Modelled Multivariate Overlap: A method for measuring vowel merger
Irene Smith, Morgan Sonderegger, The Spade Consortium
TL;DR
Modelled Multivariate Overlap (MMO) addresses the need for a multivariate, uncertainty-aware measure of vowel overlap by jointly modeling $F1$ and $F2$ with Bayesian linear mixed-effects, then simulating joint distributions to compute overlap metrics such as Bhattacharyya affinity ($BA$). The method allows control for unbalanced data, provides uncertainty estimates from posterior draws, and is applicable to context-conditioned mergers like PIN-PEN across dialects.
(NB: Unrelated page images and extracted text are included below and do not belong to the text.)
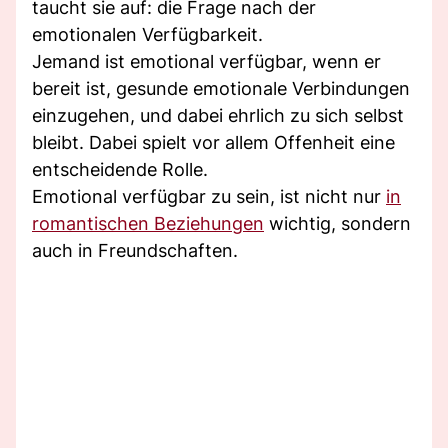
taucht sie auf: die Frage nach der
emotionalen Verfügbarkeit.
Jemand ist emotional verfügbar, wenn er
bereit ist, gesunde emotionale Verbindungen
einzugehen, und dabei ehrlich zu sich selbst
bleibt. Dabei spielt vor allem Offenheit eine
entscheidende Rolle.
Emotional verfügbar zu sein, ist nicht nur
in
romantischen Beziehungen
wichtig, sondern
auch in Freundschaften.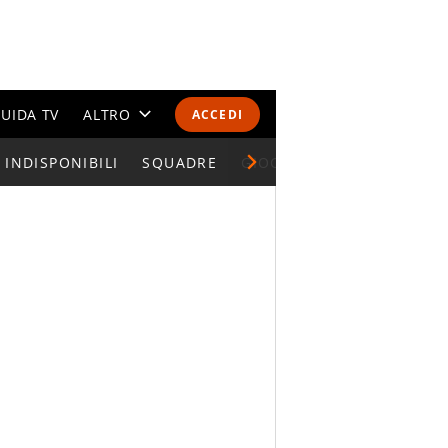
UIDA TV
ALTRO
ACCEDI
INDISPONIBILI
CALENDARI E CLASSIFICHE
SQUADRE
GIOCATORI SERIE A
ALTRI SPORT
MONDIALI 2026
OLIMPIADI
GOSSIP
LIFESTYLE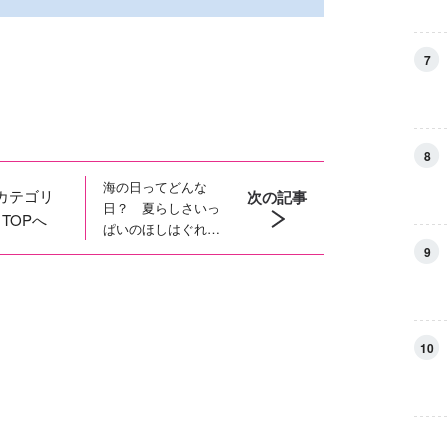
7
8
海の日ってどんな
カテゴリ
次の記事
日？ 夏らしさいっ
TOPへ
ぱいのほしはぐれの
海の日イラストを公
9
開！
10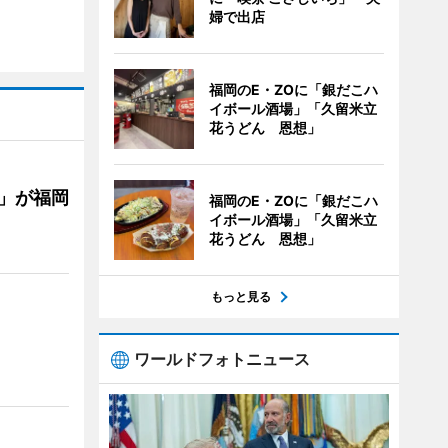
婦で出店
福岡のE・ZOに「銀だこハ
イボール酒場」「久留米立
花うどん 恩想」
」が福岡
福岡のE・ZOに「銀だこハ
イボール酒場」「久留米立
花うどん 恩想」
もっと見る
ワールドフォトニュース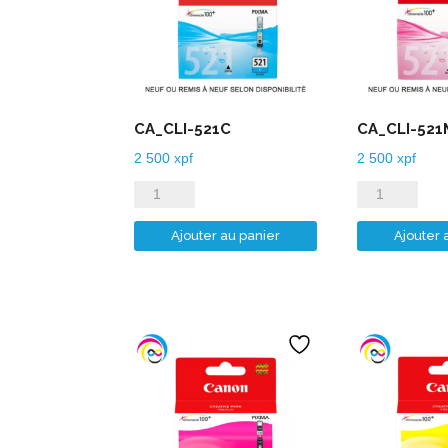
CA_CLI-521C
CA_CLI-521
2 500
xpf
2 500
xpf
quantité
quantité
de
de
Ajouter au panier
Ajouter 
CA_CLI-
CA_CLI-
521C
521M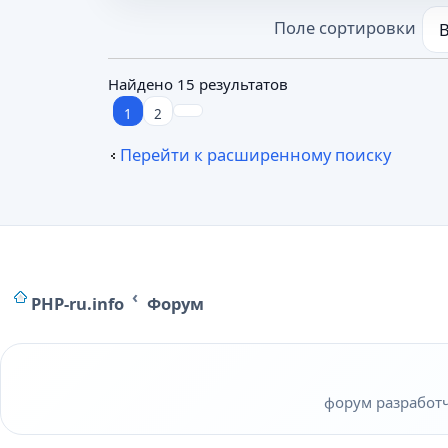
Поле сортировки
Найдено 15 результатов
1
2
Перейти к расширенному поиску
PHP-ru.info
Форум
форум разработчи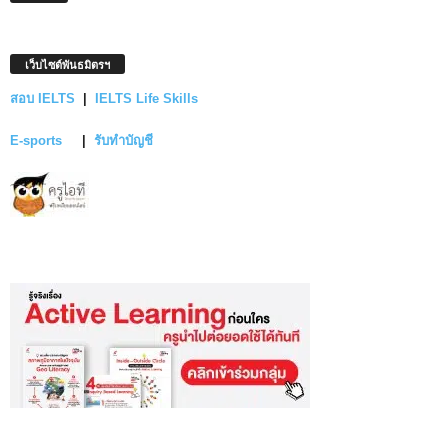
เว็บไซต์พันธมิตรฯ
สอบ IELTS
|
IELTS Life Skills
E-sports
|
รับทำบัญชี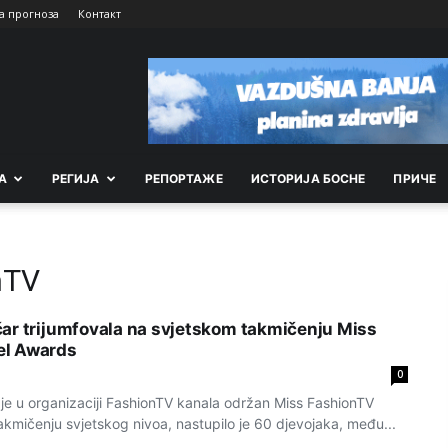
а прогноза
Контакт
А
РEГИЈА
РEПОРТАЖE
ИСТОРИЈА БОСНЕ
ПРИЧЕ
nTV
ar trijumfovala na svjetskom takmičenju Miss
el Awards
0
 je u organizaciji FashionTV kanala održan Miss FashionTV
kmičenju svjetskog nivoa, nastupilo je 60 djevojaka, među...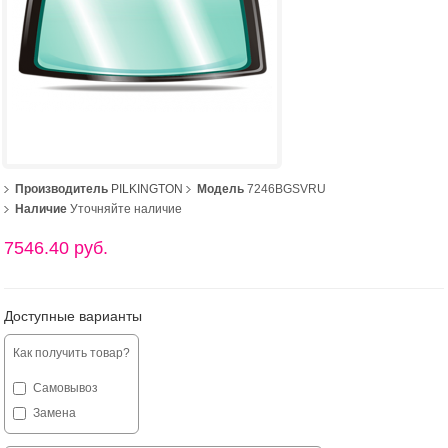
Производитель
PILKINGTON
Модель
7246BGSVRU
Наличие
Уточняйте наличие
7546.40 руб.
Доступные варианты
Как получить товар?
Самовывоз
Замена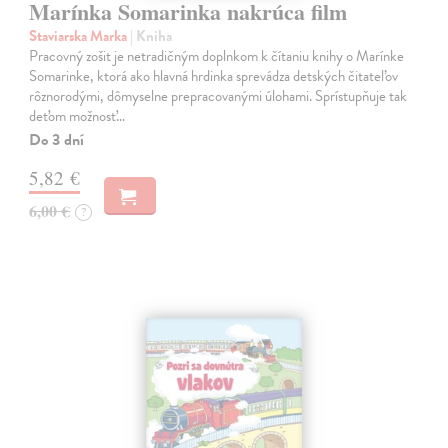
Marínka Somarinka nakrúca film
Staviarska Marka
| Kniha
Pracovný zošit je netradičným doplnkom k čítaniu knihy o Marínke
Somarinke, ktorá ako hlavná hrdinka sprevádza detských čitateľov
rôznorodými, dômyselne prepracovanými úlohami. Sprístupňuje tak
deťom možnosť…
Do 3 dní
5,82 €
6,00 €
?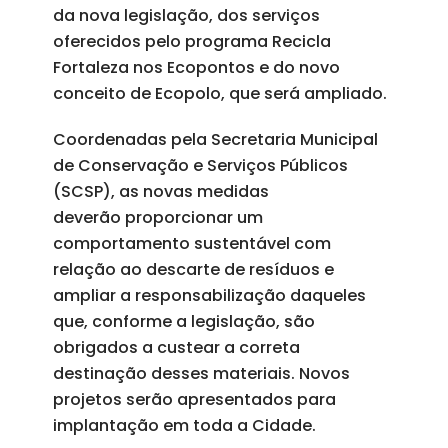
da nova legislação, dos serviços
oferecidos pelo programa Recicla
Fortaleza nos Ecopontos e do novo
conceito de Ecopolo, que será ampliado.
Coordenadas pela Secretaria Municipal
de Conservação e Serviços Públicos
(SCSP), as novas medidas
deverão proporcionar um
comportamento sustentável com
relação ao descarte de resíduos e
ampliar a responsabilização daqueles
que, conforme a legislação, são
obrigados a custear a correta
destinação desses materiais. Novos
projetos serão apresentados para
implantação em toda a Cidade.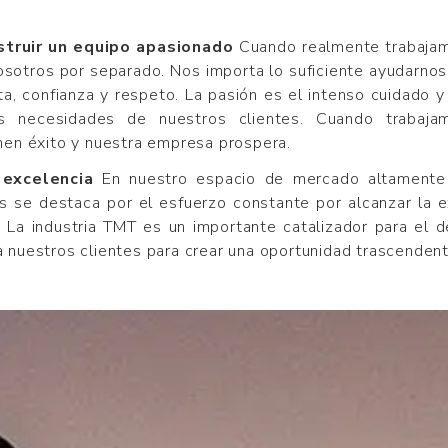
struir un equipo apasionado
Cuando realmente trabajam
osotros por separado. Nos importa lo suficiente ayudarnos
a, confianza y respeto. La pasión es el intenso cuidado y 
s necesidades de nuestros clientes. Cuando trabajam
enen éxito y nuestra empresa prospera.
 excelencia
En nuestro espacio de mercado altamente 
s se destaca por el esfuerzo constante por alcanzar la ex
 La industria TMT es un importante catalizador para el de
a nuestros clientes para crear una oportunidad trascendent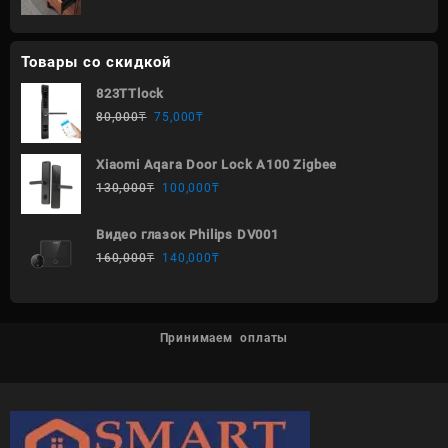
Товары со скидкой
823TTlock
80,000
₸
75,000
₸
Xiaomi Aqara Door Lock A100 Zigbee
130,000
₸
100,000
₸
Видео глазок Philips DV001
160,000
₸
140,000
₸
Принимаем оплаты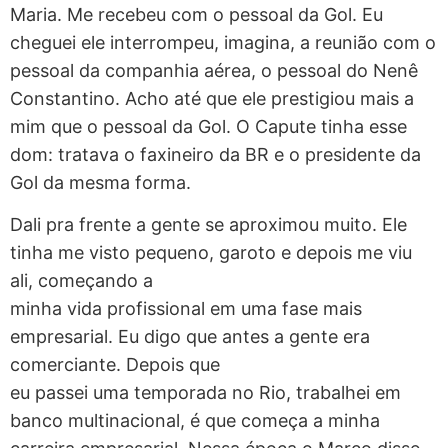
Maria. Me recebeu com o pessoal da Gol. Eu
cheguei ele interrompeu, imagina, a reunião com o
pessoal da companhia aérea, o pessoal do Nenê
Constantino. Acho até que ele prestigiou mais a
mim que o pessoal da Gol. O Capute tinha esse
dom: tratava o faxineiro da BR e o presidente da
Gol da mesma forma.
Dali pra frente a gente se aproximou muito. Ele
tinha me visto pequeno, garoto e depois me viu
ali, começando a
minha vida profissional em uma fase mais
empresarial. Eu digo que antes a gente era
comerciante. Depois que
eu passei uma temporada no Rio, trabalhei em
banco multinacional, é que começa a minha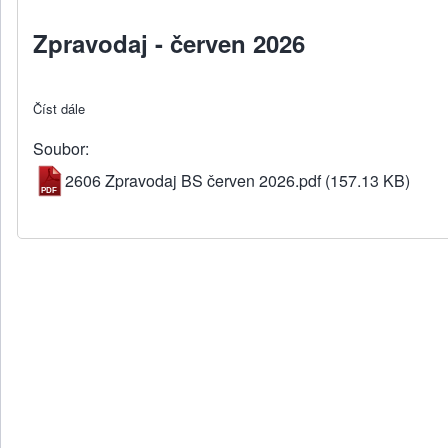
Zpravodaj - červen 2026
Číst dále
about Zpravodaj - červen 2026
Soubor
2606 Zpravodaj BS červen 2026.pdf
(157.13 KB)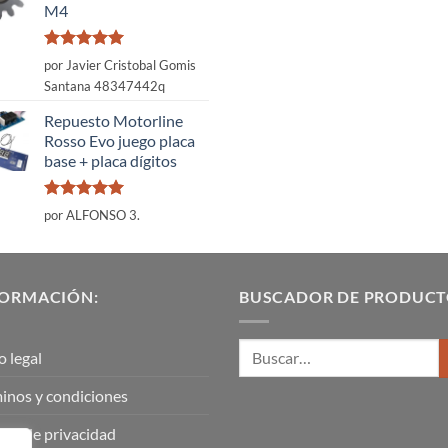
M4
Valorado
por Javier Cristobal Gomis
con
5
de 5
Santana 48347442q
Repuesto Motorline
Rosso Evo juego placa
base + placa dígitos
Valorado
por ALFONSO 3.
con
5
de 5
FORMACIÓN:
BUSCADOR DE PRODUCT
o legal
inos y condiciones
tica de privacidad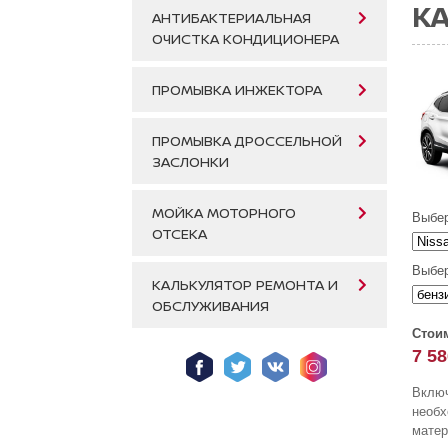
КА
АНТИБАКТЕРИАЛЬНАЯ
ОЧИСТКА КОНДИЦИОНЕРА
ПРОМЫВКА ИНЖЕКТОРА
ПРОМЫВКА ДРОССЕЛЬНОЙ
ЗАСЛОНКИ
МОЙКА МОТОРНОГО
Выбер
ОТСЕКА
Выбер
КАЛЬКУЛЯТОР РЕМОНТА И
ОБСЛУЖИВАНИЯ
Стоим
7 58
Включ
необ
матер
Applied to four English dialects, MMO yields model-based overlap estimates that better reflect theoretical expectations than traditional empirical distributions, with only subtle differences between minimal and expanded model structures. The framework is flexible, extendable to other acoustic dimensions and merger scenarios, and comes with publicly available code for replication and further research.
Abstract
This paper introduces a novel method for quantifying vowel overlap. There is a tension in previous work between using multivariate measures, such as those derived from empirical distributions, and the ability to control for unbalanced data and extraneous factors, as is possible when using fitted model parameters. The method presented here resolves this tension by jointly modelling all acoustic dimensions of interest and by simulating distributions from the model to compute a measure of vowel overlap. An additional benefit of this method is that computation of uncertainty becomes straightforward. We evaluate this method on corpus speech data targeting the PIN-PEN merger in four dialects of English and find that using modelled distributions to calculate Bhattacharyya affinity substantially improves results compared to empirical distributions, while the difference between multivariate and univariate modelling is subtle.